Extract to read -
━━━━━━━━━━

The Mayans placed great religious and spiritual emphasis on the Milky Way galaxy. The Greatest God and the Supreme Creator of the Mayans of the Yucatan peninsula was Hunab Ku, literally meaning ‘Sole God’ or ‘Only God’. Hunab Ku resides at the center of the Milky Way galaxy and is regarded by the Mayans as the ‘Highest Authority’ of our galaxy. He is symbolically represented by a sacred spiral which can be found all over Mesoamerica. This sacred spiral symbolizes the source, the cosmic essence of our being. It is the ‘womb of creation’ from which all the stars and planets of our galaxy, including our Solar System, have been created. Although Hunab Ku remains stationary at the center of our galaxy, he directs the course of all events through his divine consciousness.
The notion of a stationary Creator God, who moves everything by his thought alone, has been prevalent since unknown antiquity. In cultures all around the world, there is a reference to a Central God, who remains motionless, and around whom the entire cosmos revolves. The symbolic representation of the Creator God in ancient times was a ‘dot inside a circle’, where the circle represented the boundaries of our world and the dot represented the Creator God at its center. It is possible that this central point of the cosmos, which was regarded as the ‘unmovable abode’ of the Creator God, refers to the Galactic Center, around which all the stars and planets of our galaxy revolve; while the circle represents the circular disk of the Milky Way galaxy.

━━━━━━━━━━

Dataset records -
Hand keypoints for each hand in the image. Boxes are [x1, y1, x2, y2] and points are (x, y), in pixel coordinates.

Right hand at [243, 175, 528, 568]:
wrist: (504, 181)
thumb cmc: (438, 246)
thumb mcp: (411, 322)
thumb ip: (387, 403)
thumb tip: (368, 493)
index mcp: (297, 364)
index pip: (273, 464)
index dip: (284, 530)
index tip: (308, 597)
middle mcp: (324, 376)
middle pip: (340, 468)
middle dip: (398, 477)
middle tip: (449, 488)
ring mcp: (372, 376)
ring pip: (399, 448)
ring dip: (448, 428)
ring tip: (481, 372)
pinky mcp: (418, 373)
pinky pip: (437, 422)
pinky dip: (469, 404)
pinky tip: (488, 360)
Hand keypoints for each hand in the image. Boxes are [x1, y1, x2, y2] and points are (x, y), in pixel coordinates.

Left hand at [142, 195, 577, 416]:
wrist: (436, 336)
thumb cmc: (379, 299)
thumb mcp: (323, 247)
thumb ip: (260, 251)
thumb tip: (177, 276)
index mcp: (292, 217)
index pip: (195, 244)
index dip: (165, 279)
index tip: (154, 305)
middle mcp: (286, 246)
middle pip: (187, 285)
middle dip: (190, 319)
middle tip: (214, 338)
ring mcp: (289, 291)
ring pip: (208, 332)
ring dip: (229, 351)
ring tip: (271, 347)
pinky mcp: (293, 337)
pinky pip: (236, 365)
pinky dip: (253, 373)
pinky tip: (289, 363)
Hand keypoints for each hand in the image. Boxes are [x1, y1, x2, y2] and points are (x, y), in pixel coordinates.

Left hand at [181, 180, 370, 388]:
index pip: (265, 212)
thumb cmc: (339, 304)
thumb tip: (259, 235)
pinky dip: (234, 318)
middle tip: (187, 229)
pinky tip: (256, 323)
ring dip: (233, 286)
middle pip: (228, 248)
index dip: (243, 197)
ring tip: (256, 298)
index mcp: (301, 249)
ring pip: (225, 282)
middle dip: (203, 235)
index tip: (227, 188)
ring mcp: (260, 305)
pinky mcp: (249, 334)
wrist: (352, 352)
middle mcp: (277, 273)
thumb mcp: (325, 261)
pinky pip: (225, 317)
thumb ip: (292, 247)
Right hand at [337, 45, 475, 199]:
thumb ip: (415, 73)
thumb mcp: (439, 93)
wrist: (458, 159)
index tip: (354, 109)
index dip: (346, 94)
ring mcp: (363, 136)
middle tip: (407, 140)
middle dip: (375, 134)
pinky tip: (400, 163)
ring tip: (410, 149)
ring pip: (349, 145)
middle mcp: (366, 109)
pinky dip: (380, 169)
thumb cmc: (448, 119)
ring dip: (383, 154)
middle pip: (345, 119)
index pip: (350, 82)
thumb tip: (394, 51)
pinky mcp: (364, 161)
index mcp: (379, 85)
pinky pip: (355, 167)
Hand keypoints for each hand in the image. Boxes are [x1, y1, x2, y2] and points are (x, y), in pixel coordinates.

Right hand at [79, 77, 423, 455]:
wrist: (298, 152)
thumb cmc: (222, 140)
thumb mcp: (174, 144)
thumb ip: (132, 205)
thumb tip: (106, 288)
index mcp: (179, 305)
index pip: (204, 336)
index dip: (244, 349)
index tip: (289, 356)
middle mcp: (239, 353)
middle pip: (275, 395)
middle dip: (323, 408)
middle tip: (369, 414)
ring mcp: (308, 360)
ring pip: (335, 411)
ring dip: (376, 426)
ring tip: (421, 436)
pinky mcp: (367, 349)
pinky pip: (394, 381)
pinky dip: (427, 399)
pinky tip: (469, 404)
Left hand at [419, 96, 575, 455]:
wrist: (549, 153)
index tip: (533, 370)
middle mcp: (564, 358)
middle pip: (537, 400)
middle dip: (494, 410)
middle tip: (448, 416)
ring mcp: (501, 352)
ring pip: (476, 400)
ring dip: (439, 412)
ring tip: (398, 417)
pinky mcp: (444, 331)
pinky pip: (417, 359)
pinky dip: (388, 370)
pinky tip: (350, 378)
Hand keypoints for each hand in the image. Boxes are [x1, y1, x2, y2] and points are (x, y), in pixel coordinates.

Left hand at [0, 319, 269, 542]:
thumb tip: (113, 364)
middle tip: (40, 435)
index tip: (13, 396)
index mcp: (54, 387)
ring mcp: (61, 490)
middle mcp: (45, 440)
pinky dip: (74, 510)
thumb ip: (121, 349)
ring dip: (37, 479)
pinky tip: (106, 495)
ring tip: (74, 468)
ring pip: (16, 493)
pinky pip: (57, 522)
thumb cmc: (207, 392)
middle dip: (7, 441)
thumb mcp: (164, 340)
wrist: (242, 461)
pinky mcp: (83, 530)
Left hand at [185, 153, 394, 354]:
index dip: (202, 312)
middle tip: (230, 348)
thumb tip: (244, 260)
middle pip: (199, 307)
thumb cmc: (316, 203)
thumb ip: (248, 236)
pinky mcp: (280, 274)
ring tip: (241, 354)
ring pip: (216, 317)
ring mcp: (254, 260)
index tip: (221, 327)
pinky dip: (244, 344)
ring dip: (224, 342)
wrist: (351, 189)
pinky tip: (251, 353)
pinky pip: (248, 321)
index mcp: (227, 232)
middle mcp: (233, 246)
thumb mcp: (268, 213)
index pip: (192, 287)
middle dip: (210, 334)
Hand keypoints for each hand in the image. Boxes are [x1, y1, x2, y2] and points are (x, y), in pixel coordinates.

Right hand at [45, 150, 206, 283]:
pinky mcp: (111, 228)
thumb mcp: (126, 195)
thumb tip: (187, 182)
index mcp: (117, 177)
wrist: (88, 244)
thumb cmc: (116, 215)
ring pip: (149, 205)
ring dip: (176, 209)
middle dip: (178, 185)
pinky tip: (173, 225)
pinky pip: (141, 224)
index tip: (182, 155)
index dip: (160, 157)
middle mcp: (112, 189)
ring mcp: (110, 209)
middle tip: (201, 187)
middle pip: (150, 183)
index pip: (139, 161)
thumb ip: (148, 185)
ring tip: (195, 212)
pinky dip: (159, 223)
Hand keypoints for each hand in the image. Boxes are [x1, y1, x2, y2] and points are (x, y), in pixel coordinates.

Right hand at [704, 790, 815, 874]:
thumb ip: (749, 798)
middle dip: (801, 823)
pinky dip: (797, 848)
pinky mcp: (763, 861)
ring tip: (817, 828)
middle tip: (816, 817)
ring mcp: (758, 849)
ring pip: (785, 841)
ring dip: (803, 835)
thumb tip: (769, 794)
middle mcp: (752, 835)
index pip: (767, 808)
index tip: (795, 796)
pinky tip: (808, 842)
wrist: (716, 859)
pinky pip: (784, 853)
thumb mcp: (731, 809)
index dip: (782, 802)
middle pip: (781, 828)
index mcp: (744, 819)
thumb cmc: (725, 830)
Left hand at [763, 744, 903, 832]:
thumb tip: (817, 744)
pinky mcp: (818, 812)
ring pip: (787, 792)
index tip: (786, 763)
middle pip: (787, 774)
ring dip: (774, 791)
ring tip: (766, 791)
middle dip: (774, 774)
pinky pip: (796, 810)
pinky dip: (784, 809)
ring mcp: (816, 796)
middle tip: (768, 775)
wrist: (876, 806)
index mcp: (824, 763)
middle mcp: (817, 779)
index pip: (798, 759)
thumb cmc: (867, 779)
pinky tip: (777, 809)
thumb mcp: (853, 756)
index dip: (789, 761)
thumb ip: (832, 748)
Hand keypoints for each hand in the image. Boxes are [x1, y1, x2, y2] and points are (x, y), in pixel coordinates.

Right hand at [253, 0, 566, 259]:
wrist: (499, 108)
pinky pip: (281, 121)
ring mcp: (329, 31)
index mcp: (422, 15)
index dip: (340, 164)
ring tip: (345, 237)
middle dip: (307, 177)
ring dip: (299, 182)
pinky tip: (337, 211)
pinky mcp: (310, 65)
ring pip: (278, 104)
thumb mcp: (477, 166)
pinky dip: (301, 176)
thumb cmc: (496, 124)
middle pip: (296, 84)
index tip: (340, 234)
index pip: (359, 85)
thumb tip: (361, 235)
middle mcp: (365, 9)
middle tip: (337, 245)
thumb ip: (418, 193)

━━━━━━━━━━

Problem details -
Answer these from the passage on Hunab Ku:
1. What does the name Hunab Ku literally mean?
2. What symbol representing Hunab Ku can be found all over Mesoamerica?
3. In the ancient "dot inside a circle," what did the circle represent?
Draw only on the passage on Hunab Ku.

Answer -
1. 'Sole God' or 'Only God'.
2. A sacred spiral.
3. The boundaries of our world.